Она повернулась и ушла; заскрипела лесенка под ее легкой поступью, и не так долго осталось ждать в щелях стен, огораживающих балкон, засветился пламя.
«Я обидел ее, – думал Ходжа Насреддин. – Как же это я сплоховал? Ну ничего: но я сейчас знаю ее темперамент. Если она дала пощечину мне, значит, она даст пощечину и всякому второму и будет надежной женой. Я согласен получить от нее до женитьбы еще десять раз по десять пощечин, только бы по окончании женитьбы она была так же щедра на эти пощечины для других!»
Он подошел на цыпочках к балкону, позвал негромким голосом:
– Гюльджан! Она не ответила.
– Гюльджан!
Душистая темнота молчала. Ходжа Насреддин опечалился. Сдерживая голос, дабы не разбудить старика, он запел: Ты ресницами похитила мое сердце.
Ты осуждаешь меня, а сама крадёшь ресницами. И ты еще требуешь платы за то, что похитила мое сердце! О диво! О чудо! Да где же это видано?
В то время, когда и кто платил ворам? Подари же мне безвозмездно два либо три поцелуя.
Нет, мне Этого мало! Имеется поцелуи, как неприятная вода – чем больше выпиваешь, тех больше жаждешь. Ты закрыла передо мной собственные двери.
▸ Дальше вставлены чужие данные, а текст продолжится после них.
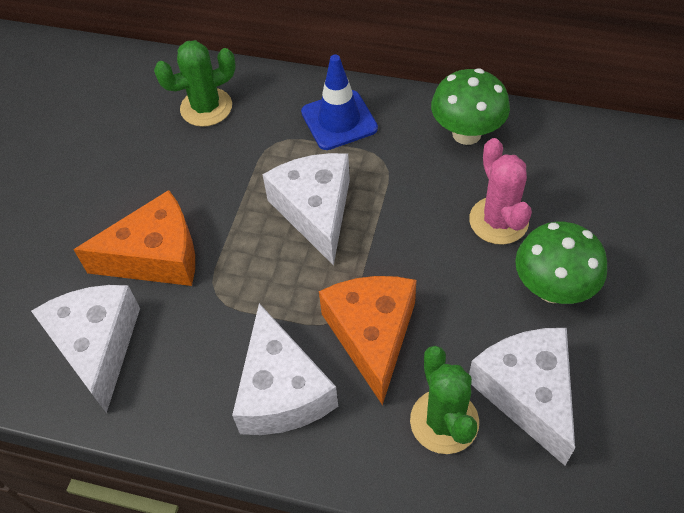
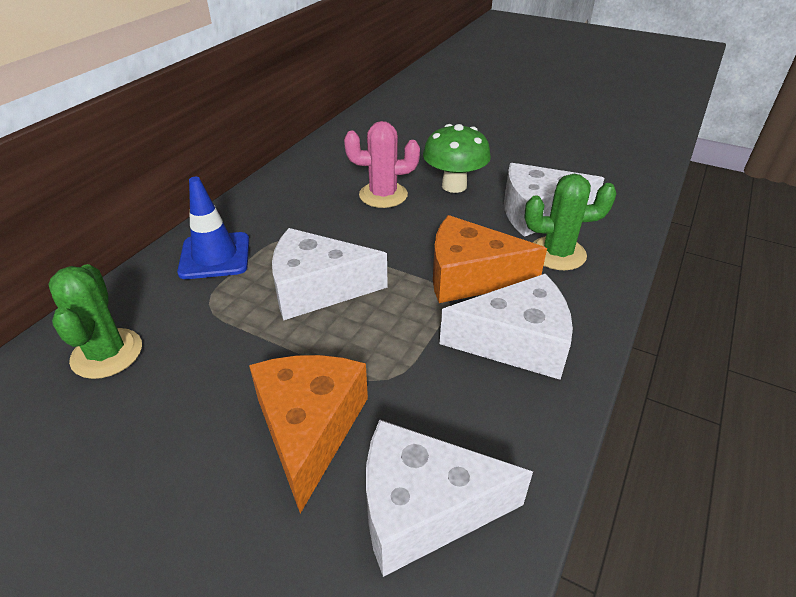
camera: 80 degrees left, 15 degrees down
green mushroom [431,68,510,145] -> none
О, пускай лучше кровь моя вытечет на землю! И где сейчас я отыщу собственный успокоение?
Возможно, ты научишь меня? Вот какова моя скорбь о твоих очах,
Что мечут стрелы! Вот какова моя скорбь о твоих кудрях,
Благоуханных, как мускус!
Он пел, и не смотря на то, что Гюльджан не показывалась и не отвечала, но он знал, что она пристально слушает, и знал кроме этого, что ни одна дама не имеет возможности устоять перед такими словами. И он не совершил ошибку: ставня легко приоткрылась.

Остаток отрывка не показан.